1.1.11

Dois mil e onze

Gosto de escrever datas por extenso, assim parecem mais importantes. Dois mil e dez foi um bom ano. Não sou de fazer retrospectivas, de fechar para balanço aos trinta e um de dezembro, mas se for para dizer algo, digo isso: dois mil e dez Anno Domini foi um bom ano.
     Sei lá, não gosto de fazer listas de compromissos; igualmente, não acho justo exigir nada. Mas, se fosse para pedir algo a dois mil e onze, esse que acaba de nascer e não tem culpa das nossas frustrações passadas, pediria que o sol nascesse trezentas e sessenta e cinco vezes.
     Que termine o verão, que passe o outono, que chegue o inverno e venha a primavera.

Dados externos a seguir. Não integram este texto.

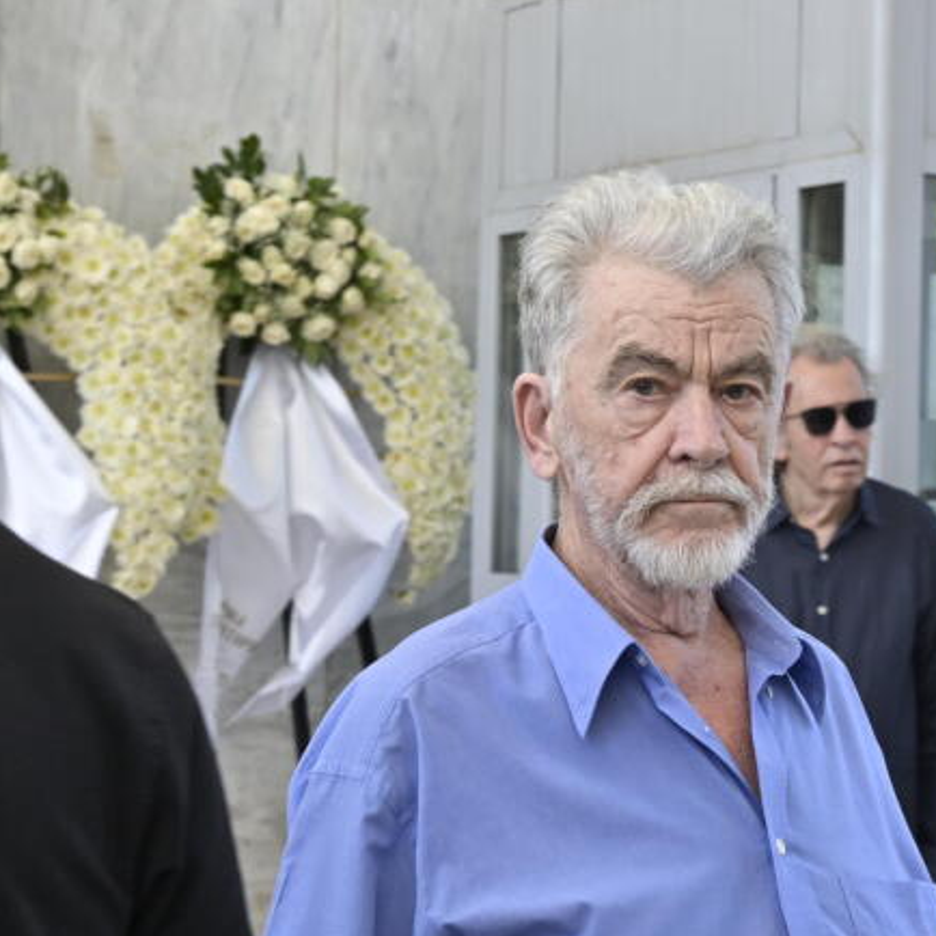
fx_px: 2967
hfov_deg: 17.9
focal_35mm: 97
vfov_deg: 17.9
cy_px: 468
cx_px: 606
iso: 500
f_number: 8
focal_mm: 50
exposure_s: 1/160
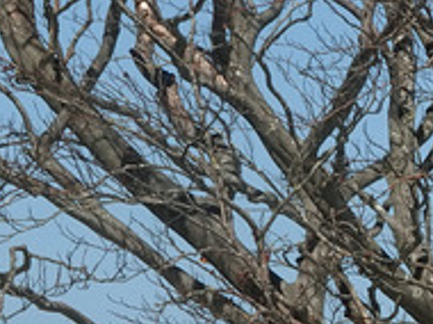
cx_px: 1153
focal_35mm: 353
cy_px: 378
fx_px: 4410
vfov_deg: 4.2
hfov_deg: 5.4
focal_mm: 24.79
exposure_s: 1/30
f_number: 16
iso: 64
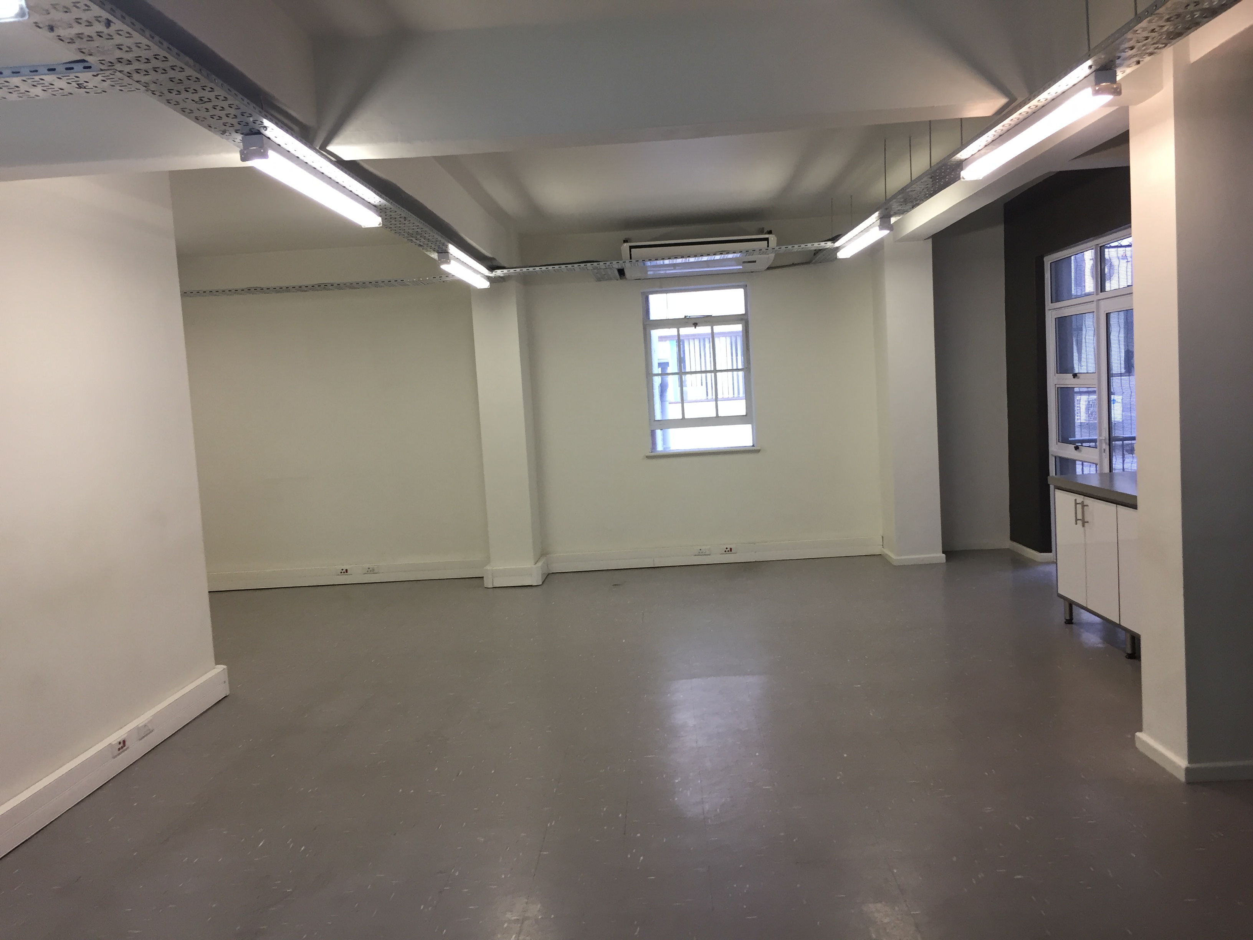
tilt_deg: -1.9
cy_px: 470
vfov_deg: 48.2
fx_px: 1050
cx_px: 626
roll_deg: +1.5
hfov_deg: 61.7
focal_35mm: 29
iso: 50
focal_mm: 4.15
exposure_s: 1/33
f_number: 2.2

     Também me basta que em dois mil e onze os bebês continuem aprendendo a dar risada, que as crianças continuem tentando andar de bicicleta sem rodinhas, que as donas de casa continuem correndo para tirar as roupas do varal num dia de chuva, que os agricultores sigam plantando e colhendo com generosidade, que os trabalhadores prossigam descansando a cada fim de dia.
     Que o amor ainda seja a força mais frágil e mais poderosa do mundo.
     E, se pudesse pedir mais um um pouquinho, pediria também que os canários continuem cantando nas janelas logo cedinho. Que os gatos miem nos telhados para avisar como está bonita a lua cheia e que os cachorros façam festa a cada volta dos donos. E, ah!, que os ipês floresçam.
     Com o resto eu me arranjo.
     Um mestre caminhava à beira de um rio onde a água, correndo entre as pedras, fazia nascer uma infinidade de bolhas. Lá pelas tantas, ele perguntou às bolhas: "quem são vocês?", e elas, quase todas elas, responderam: "eu sou uma bolha!", e havia raiva e indignação –como é que ele pode fazer uma pergunta óbvia dessas?– em suas vozes. Porém, aqui e ali, uma ou outra bolha respondeu: "nós somos este rio", e não havia raiva nem indignação em suas vozes.
     Pois que o rio continue fluindo, que o Mestre olhe por suas bolhas, que a resposta brote em nossos lábios. E dois mil e onze será um bom ano.